At 9:30 on Tuesdays and Thursdays, St. Paul’s Within the Walls Episcopal Church in Rome, Italy offers a morning office of Contemplative Prayer. It’s kind of awkward to see from the outside, admittedly, if you aren’t used to… people… you know… just sitting there… and doing nothing. It’s certainly not our most attended service.

Before 9:30 every morning, we also have a beautifully majestic, mostly empty, perfectly silent sanctuary with one of the most lovely pipe organs in all of Rome. I’ll have to get back to you with the details of why that organ is so special–but suffice it to say, the organ-playing people around here really love and respect it.

Very often, our 9:30 start cuts short the practice session for whomever is working up next Sunday’s special music or a convoluted concert piece. The scholar or the director smile, nod, hop off the bench, and leave–returning us to the relative quiet of an urban church.
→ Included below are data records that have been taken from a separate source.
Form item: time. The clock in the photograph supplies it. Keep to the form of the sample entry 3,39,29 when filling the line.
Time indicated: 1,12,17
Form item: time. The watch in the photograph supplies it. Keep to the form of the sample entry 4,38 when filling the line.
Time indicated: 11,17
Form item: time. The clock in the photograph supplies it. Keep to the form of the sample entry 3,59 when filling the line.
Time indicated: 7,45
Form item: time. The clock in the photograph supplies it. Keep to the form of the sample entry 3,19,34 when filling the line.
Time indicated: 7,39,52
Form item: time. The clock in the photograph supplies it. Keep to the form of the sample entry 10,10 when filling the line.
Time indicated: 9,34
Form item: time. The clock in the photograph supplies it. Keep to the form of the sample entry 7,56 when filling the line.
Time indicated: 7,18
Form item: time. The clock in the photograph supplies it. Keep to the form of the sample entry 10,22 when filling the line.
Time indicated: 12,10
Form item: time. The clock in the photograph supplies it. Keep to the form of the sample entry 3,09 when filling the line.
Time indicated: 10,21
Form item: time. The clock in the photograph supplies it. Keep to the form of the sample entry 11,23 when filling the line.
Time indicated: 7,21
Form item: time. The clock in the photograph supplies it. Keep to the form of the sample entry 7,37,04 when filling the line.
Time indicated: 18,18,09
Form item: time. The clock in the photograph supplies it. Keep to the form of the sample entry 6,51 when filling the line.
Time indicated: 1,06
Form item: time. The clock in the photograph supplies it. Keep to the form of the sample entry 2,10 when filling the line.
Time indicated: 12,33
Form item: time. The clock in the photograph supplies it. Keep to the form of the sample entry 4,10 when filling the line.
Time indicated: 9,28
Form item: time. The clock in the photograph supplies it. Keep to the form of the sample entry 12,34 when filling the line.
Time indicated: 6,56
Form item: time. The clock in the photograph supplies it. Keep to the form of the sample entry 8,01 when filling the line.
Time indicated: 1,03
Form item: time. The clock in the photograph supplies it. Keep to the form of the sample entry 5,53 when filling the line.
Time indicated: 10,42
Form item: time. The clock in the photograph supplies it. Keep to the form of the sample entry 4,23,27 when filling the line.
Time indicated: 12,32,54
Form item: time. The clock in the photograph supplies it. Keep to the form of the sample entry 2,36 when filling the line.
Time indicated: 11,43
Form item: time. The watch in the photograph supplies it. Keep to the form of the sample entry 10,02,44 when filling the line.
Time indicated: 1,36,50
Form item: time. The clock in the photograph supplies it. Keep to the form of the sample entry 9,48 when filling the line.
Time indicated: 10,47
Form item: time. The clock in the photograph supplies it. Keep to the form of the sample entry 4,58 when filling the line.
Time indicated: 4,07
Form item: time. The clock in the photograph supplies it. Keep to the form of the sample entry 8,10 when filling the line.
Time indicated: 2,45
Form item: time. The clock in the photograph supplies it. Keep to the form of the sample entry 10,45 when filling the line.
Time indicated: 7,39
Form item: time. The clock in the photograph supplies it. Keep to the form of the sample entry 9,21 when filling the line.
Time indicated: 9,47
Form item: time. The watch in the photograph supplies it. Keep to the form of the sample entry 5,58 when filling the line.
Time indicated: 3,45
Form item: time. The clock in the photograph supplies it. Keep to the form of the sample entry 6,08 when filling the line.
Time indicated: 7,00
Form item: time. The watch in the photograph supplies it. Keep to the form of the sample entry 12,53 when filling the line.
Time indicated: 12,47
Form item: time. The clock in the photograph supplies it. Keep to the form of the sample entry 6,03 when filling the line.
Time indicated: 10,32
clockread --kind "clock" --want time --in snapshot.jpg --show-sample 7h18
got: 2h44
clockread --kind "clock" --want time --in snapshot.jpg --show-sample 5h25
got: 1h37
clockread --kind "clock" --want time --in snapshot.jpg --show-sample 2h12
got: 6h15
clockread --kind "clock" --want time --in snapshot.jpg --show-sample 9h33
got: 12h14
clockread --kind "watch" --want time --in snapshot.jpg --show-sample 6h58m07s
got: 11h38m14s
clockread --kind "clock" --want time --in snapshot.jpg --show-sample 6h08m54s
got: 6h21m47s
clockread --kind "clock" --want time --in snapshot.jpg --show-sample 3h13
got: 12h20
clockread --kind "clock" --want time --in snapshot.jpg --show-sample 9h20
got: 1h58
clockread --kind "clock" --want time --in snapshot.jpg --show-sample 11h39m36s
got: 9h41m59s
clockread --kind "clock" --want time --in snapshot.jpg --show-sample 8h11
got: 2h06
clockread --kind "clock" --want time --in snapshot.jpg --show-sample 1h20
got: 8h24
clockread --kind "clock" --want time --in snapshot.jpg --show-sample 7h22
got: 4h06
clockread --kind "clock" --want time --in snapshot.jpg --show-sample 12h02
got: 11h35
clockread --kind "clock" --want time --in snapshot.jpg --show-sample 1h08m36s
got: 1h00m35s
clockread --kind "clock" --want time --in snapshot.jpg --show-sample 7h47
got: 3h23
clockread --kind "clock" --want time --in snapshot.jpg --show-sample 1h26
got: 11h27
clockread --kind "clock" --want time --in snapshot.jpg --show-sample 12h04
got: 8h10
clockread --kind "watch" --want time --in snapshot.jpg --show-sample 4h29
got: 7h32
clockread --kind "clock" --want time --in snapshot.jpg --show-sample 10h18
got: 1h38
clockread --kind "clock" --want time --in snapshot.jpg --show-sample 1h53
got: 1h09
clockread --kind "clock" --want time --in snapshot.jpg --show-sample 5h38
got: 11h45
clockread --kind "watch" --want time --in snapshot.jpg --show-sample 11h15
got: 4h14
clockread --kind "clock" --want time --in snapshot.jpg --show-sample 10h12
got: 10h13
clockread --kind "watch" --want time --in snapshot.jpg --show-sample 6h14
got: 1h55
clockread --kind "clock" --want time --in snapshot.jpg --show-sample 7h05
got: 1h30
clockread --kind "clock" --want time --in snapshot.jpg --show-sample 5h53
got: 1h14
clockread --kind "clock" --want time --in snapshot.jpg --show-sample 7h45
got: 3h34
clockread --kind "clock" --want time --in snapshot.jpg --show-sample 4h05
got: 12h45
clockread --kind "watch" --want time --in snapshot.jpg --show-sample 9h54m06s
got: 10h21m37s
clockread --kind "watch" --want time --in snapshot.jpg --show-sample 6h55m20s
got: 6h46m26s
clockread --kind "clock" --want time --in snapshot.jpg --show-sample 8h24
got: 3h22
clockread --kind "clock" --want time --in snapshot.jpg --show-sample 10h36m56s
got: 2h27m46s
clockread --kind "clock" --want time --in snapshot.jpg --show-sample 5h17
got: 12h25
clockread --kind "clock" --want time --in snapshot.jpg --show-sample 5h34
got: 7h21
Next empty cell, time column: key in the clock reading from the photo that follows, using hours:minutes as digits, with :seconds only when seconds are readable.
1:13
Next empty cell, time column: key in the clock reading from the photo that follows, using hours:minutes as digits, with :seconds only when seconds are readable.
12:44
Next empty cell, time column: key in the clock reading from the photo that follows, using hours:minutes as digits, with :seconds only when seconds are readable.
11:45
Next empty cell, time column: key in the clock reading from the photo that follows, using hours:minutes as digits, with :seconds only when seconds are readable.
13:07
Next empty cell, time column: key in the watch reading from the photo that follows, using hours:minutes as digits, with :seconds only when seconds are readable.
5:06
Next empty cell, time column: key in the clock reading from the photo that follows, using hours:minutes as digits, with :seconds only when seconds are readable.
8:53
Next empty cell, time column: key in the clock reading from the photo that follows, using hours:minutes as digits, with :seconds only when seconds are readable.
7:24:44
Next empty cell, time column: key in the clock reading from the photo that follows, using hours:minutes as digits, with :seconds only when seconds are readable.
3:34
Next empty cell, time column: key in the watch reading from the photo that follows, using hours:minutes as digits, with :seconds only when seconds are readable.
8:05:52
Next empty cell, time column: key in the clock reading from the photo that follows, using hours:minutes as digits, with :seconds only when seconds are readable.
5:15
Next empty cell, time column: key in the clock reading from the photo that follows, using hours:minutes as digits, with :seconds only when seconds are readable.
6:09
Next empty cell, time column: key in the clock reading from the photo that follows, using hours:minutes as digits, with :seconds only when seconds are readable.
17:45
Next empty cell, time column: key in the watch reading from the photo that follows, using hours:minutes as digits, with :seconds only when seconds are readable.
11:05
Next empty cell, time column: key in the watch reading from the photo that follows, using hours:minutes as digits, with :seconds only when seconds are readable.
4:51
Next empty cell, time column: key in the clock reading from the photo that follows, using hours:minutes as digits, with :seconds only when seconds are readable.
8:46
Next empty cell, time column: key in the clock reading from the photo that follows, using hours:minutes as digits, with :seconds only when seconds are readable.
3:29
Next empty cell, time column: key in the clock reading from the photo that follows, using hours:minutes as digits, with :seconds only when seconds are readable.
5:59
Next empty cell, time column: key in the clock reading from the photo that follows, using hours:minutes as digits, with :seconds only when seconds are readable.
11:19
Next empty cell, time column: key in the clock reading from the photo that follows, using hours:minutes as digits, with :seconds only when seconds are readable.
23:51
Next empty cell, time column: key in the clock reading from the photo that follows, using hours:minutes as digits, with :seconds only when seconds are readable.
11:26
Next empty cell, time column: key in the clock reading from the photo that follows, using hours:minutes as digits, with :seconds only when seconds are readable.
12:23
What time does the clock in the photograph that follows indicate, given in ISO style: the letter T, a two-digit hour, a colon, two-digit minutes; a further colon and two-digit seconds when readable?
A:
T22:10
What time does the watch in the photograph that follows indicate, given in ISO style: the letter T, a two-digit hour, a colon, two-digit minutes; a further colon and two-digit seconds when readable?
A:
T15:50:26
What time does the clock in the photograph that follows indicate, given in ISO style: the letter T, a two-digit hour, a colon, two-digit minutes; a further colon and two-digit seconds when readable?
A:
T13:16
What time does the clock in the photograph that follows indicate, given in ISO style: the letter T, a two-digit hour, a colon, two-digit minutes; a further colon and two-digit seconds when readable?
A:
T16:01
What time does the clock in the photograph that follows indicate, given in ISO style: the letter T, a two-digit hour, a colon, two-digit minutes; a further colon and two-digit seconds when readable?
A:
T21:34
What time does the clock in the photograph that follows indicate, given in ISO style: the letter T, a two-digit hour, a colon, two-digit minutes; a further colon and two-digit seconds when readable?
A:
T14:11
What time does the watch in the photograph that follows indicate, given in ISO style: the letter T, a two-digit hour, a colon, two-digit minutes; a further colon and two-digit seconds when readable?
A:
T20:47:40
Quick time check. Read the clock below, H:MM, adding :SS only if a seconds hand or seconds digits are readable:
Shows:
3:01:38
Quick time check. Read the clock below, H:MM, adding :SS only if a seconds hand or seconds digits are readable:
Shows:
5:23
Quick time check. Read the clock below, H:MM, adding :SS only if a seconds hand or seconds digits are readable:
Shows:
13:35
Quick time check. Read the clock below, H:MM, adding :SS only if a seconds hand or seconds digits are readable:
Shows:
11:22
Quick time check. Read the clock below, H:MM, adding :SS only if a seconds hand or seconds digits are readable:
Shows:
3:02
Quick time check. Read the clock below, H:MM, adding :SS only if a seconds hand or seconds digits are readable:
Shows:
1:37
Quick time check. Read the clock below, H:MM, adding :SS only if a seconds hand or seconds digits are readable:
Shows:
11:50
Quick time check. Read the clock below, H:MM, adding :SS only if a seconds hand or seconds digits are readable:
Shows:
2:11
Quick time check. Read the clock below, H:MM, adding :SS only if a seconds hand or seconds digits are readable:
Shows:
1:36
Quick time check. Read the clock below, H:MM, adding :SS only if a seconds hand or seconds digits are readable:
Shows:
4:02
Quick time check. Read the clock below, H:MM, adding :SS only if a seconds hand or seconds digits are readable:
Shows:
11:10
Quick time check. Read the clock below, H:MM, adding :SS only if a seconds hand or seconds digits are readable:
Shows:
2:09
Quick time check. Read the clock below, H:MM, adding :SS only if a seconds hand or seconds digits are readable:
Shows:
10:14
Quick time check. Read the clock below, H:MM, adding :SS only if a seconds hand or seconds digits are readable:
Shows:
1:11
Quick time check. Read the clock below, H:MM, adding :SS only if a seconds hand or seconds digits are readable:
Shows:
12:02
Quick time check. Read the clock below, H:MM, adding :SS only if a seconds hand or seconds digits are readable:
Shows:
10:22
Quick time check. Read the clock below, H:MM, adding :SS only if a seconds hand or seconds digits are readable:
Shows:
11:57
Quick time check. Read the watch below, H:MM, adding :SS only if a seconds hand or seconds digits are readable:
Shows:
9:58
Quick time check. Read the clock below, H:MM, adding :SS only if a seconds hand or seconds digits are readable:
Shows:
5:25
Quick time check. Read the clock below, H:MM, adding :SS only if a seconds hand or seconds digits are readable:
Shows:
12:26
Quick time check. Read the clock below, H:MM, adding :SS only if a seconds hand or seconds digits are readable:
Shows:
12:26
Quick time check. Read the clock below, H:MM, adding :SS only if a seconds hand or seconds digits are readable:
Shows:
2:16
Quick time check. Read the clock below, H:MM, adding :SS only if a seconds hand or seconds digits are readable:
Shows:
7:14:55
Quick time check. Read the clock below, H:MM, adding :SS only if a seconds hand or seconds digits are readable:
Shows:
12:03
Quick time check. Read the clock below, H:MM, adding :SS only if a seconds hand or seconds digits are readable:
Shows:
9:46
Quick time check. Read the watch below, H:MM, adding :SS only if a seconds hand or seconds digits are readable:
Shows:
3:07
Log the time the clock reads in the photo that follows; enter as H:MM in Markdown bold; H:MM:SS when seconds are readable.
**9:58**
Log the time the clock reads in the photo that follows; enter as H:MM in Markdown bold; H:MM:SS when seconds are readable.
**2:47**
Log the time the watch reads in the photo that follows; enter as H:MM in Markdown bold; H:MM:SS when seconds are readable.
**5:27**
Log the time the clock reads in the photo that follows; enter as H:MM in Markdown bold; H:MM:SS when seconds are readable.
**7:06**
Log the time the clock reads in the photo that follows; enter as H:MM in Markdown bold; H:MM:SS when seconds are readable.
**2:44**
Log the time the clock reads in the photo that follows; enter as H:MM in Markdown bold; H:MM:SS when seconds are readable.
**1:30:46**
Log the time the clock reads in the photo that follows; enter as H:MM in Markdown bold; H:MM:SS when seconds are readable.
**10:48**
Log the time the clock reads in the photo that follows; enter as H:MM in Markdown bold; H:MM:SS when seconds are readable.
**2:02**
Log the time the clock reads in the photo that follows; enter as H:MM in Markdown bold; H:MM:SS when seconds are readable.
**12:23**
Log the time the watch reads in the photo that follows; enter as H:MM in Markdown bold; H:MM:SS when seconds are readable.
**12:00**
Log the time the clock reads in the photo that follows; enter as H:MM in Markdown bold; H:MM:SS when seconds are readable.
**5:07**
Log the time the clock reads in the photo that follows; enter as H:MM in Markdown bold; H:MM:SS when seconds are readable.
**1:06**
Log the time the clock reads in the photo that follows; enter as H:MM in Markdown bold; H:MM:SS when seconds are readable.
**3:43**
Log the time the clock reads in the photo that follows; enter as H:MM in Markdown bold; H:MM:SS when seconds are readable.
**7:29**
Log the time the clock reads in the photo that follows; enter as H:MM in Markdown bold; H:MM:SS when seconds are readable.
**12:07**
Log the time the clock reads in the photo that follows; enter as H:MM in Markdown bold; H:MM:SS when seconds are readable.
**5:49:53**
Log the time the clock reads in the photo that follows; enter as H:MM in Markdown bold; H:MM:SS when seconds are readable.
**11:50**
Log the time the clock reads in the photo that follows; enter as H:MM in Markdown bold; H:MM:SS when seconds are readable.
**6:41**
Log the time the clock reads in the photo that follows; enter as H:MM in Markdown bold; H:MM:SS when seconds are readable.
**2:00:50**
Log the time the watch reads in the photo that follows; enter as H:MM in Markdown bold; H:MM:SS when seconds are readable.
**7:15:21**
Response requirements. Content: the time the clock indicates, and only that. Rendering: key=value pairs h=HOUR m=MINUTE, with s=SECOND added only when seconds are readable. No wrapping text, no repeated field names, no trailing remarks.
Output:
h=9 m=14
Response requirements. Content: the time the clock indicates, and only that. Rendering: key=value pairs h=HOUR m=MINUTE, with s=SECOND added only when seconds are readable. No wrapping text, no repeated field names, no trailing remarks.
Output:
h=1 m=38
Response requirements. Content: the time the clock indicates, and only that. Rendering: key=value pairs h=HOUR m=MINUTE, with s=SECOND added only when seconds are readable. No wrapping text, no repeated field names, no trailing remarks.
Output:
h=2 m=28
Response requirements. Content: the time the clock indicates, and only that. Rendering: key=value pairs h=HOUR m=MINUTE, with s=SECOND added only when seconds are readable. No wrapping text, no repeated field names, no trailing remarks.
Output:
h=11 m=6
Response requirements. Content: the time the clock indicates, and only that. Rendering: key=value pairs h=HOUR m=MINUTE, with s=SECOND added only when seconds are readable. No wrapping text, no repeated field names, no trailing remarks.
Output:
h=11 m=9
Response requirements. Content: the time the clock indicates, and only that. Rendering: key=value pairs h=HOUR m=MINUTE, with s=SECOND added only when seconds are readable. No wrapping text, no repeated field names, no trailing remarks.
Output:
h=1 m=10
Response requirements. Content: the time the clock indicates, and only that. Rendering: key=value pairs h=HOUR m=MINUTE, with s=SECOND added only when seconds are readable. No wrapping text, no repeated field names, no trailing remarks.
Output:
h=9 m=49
But not this week. At long last, we convinced our maestro to keep going.

As I laid back on the pew seat and settled into a focused breath, I followed each note. There were lots to choose from.

It’s J.S. Bach, not Mozart, in case you were wondering.

The notes flew past; the spaces between them were as necessary to the music as the sound itself. As I followed the beauty, I thought about my thoughts. So many of them! So fast! Sometimes, when I am gentle with myself, I can value that some of those thoughts are just as beautiful and musical and powerful as the rapid arpeggios and the flying feet of a master at play.

And luckily, what listening to his fast music and my fast thinking had to offer was a metaphorical lesson: unless it’s broken, my mind doesn’t ever hold one note too long.  And as much ruminating and overthinking as I am prone to do, I still can know when something is out of tune–grating, like a stuck pedal or a note that falls out of tune with the melody the longer it’s held–and change it.

So as we finished our sit in the silence, I was overcome with gratitude for getting to practice how to be still when things are busy, how to find quiet when things are noisy, and for a simple awareness of so many available choices to change my tune.